JavaStrings

Strings

Text is everywhere in programming, and in Java it is represented by the String class. Strings look and feel like a primitive — Java gives them special syntax support — but under the hood they are full objects with some unusual and important behaviors.
Strings Are Objects With Special Support
Technically, String is a reference type — it is a class defined in java.lang, not one of the eight primitives. However, Java grants it two conveniences that ordinary classes don't get: you can create one with a plain string literal, and you can combine strings with the + operator.

String literals and concatenation

Java
public class StringBasicsDemo {
    public static void main(String[] args) {
        String first = "Hello"; // string literal — no 'new' required
        String second = "World";

        String greeting = first + ", " + second + "!"; // + concatenation

        System.out.println(greeting);
    }
}
Hello, World!
Strings Are Immutable
This is the foundational fact about Strings in Java: once a String object is created, its contents can never be changed. Every method that appears to modify a string — .toUpperCase(), .trim(), .replace(), even + concatenation — actually leaves the original string untouched and returns a brand new String object with the result.

The original string never changes

Java
public class ImmutabilityDemo {
    public static void main(String[] args) {
        String original = "hello";
        String upper = original.toUpperCase();

        System.out.println(original); // still "hello"
        System.out.println(upper);    // a brand new String, "HELLO"
    }
}
hello
HELLO
Warning
Calling original.toUpperCase() does not change original.
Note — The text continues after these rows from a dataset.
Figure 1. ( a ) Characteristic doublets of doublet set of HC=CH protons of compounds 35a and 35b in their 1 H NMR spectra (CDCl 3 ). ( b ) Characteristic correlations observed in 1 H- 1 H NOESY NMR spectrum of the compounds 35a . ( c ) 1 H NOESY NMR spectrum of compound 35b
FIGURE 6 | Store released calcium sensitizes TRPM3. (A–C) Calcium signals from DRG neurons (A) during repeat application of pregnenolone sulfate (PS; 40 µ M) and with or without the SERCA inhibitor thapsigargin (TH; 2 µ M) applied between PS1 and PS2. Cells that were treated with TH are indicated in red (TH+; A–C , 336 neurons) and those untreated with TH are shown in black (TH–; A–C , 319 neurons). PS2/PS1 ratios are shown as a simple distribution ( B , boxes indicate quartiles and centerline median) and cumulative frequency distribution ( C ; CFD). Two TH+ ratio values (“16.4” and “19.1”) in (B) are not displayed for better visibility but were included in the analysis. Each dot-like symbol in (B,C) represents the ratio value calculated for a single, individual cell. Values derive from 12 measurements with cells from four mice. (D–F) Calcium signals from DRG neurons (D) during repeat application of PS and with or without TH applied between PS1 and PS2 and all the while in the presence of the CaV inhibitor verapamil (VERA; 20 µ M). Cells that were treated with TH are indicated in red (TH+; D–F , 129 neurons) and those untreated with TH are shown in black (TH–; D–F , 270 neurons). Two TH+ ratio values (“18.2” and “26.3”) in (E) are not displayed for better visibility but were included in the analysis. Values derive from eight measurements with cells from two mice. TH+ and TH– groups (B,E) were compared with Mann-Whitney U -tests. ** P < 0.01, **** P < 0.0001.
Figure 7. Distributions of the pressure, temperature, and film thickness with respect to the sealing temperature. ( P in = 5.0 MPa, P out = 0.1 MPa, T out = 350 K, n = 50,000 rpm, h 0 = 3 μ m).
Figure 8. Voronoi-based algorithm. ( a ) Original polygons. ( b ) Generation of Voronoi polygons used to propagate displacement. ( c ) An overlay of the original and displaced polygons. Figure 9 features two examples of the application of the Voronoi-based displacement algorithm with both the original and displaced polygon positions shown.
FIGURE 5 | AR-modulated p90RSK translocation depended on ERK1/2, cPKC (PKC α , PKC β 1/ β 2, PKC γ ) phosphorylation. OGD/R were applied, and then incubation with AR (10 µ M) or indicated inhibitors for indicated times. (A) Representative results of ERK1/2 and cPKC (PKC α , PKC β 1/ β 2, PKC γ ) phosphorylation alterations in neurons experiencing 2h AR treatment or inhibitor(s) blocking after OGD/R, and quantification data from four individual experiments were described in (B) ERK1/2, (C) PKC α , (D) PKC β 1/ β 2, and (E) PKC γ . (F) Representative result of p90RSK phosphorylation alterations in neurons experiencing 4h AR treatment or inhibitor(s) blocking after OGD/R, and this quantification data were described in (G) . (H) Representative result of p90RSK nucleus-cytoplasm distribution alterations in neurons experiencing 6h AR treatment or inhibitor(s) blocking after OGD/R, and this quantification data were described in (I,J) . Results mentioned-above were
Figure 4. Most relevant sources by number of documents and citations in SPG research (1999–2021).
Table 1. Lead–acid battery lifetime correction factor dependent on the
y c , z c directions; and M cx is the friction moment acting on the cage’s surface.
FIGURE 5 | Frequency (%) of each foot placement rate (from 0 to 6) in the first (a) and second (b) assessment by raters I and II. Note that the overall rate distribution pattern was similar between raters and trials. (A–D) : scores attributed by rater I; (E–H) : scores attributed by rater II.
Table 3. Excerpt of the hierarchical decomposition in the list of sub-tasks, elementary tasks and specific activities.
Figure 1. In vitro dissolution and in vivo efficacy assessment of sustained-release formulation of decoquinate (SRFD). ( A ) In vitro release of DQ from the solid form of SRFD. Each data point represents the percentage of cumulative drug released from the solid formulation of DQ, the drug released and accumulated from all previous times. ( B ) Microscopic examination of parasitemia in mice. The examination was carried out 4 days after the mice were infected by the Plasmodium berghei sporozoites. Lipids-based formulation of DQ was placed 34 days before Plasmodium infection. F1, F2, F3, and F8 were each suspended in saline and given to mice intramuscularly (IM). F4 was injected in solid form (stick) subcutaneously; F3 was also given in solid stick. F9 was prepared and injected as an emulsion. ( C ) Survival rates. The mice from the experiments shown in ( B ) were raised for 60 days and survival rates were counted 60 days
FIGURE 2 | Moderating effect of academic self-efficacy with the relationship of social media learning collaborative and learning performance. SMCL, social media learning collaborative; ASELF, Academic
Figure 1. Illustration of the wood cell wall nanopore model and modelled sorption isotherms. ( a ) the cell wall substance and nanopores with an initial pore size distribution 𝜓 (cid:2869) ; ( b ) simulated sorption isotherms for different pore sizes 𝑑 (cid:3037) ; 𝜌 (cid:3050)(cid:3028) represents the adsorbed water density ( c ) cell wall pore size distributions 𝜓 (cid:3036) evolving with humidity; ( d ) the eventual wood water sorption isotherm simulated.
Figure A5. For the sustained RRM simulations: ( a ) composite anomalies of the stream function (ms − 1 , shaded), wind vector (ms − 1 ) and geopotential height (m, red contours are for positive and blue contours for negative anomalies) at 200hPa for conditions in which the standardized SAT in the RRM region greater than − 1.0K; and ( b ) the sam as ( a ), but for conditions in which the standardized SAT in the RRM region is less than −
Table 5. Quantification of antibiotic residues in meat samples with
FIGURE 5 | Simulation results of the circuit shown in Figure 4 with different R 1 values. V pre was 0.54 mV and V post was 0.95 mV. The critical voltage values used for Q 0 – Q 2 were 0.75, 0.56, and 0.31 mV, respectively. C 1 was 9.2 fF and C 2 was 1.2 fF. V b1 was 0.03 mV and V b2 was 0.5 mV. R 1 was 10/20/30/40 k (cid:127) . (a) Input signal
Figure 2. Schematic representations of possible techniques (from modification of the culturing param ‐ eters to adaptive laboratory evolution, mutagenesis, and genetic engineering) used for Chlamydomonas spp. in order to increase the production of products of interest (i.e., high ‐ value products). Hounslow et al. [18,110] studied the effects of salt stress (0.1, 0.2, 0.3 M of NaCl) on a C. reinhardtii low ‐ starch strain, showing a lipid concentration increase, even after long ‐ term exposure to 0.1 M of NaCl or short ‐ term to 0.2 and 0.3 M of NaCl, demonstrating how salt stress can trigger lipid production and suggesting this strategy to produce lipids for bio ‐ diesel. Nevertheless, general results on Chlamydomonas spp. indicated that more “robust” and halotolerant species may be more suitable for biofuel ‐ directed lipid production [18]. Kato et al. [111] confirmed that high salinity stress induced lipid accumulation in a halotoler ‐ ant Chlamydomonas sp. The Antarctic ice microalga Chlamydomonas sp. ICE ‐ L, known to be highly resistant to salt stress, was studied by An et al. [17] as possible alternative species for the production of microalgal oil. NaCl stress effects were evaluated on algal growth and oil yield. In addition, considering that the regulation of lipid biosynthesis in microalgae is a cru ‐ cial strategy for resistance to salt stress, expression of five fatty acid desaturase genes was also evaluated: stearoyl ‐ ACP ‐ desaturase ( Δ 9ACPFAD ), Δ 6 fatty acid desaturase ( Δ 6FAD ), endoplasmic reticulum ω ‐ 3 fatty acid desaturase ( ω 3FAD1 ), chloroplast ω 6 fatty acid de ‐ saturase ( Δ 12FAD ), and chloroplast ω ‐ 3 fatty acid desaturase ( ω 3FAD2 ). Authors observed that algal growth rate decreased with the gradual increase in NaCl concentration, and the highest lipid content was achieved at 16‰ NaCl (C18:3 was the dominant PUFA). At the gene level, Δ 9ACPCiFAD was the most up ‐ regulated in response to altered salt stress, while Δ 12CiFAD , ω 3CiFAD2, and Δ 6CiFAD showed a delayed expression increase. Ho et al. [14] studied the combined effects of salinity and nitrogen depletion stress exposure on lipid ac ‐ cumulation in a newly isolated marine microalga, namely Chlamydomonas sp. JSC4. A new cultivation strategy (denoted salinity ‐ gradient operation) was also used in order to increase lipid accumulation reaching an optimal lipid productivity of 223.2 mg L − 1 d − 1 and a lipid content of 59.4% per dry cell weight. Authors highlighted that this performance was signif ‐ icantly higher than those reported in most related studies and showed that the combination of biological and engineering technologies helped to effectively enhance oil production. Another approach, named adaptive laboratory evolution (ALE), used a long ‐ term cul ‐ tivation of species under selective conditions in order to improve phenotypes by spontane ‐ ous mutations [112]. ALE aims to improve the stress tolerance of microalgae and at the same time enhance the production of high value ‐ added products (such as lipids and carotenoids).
It creates and returns a completely new String object. If you don't capture the return value (e.g. by writing just original.toUpperCase(); on its own line and ignoring the result), the uppercase version is discarded and effectively lost. This is one of the most common mistakes beginners make with Strings.
The String Pool and Literal Interning

Because Strings are immutable, Java can safely share identical string literals between different parts of a program. When you write a string literal, Java checks a special memory region called the string pool: if an identical literal already exists there, the new variable reuses that same object instead of creating a new one.

Literals share the same pooled object

Java
public class StringPoolDemo {
    public static void main(String[] args) {
        String a = "hello";
        String b = "hello";
        System.out.println(a == b); // true — same pooled object

        String c = new String("hello");
        System.out.println(a == c); // false — a new, separate object
    }
}
true
false
Note
a and b are both literals with the same text, so they are "interned" and point at the exact same object in the string pool — making a == b true. c, on the other hand, is created with new String("hello"), which explicitly forces the creation of a fresh, separate object on the heap, even though its text content is identical. This is a classic Java gotcha that trips people up because the values look identical when printed.
Always Use .equals() to Compare Content
The example above demonstrates exactly why you should never rely on == to compare String content. == checks whether two references point at the same object — a reference comparison. To check whether two strings contain the same characters — a value comparison — use .equals().

Broken vs. correct comparison

Java
public class StringComparisonDemo {
    public static void main(String[] args) {
        String input = new String("yes");
        String expected = "yes";

        // Broken: compares references, not content
        if (input == expected) {
            System.out.println("Match (== )");
        } else {
            System.out.println("No match (==)");
        }

        // Correct: compares actual character content
        if (input.equals(expected)) {
            System.out.println("Match (.equals())");
        }
    }
}
No match (==)
Match (.equals())
Warning
Even though input and expected both hold the text "yes", input == expected is false because new String(...) guarantees a distinct object. This kind of bug is especially dangerous because it often works by accident in quick tests (when both values happen to come from literals) and then fails mysteriously in production once a string arrives from user input, a file, or a network call.
Tip
Rule of thumb: for Strings (and any object type), use .equals() to compare values and reserve == for checking whether two references point at the literal same object — which is rarely what you actually want to ask.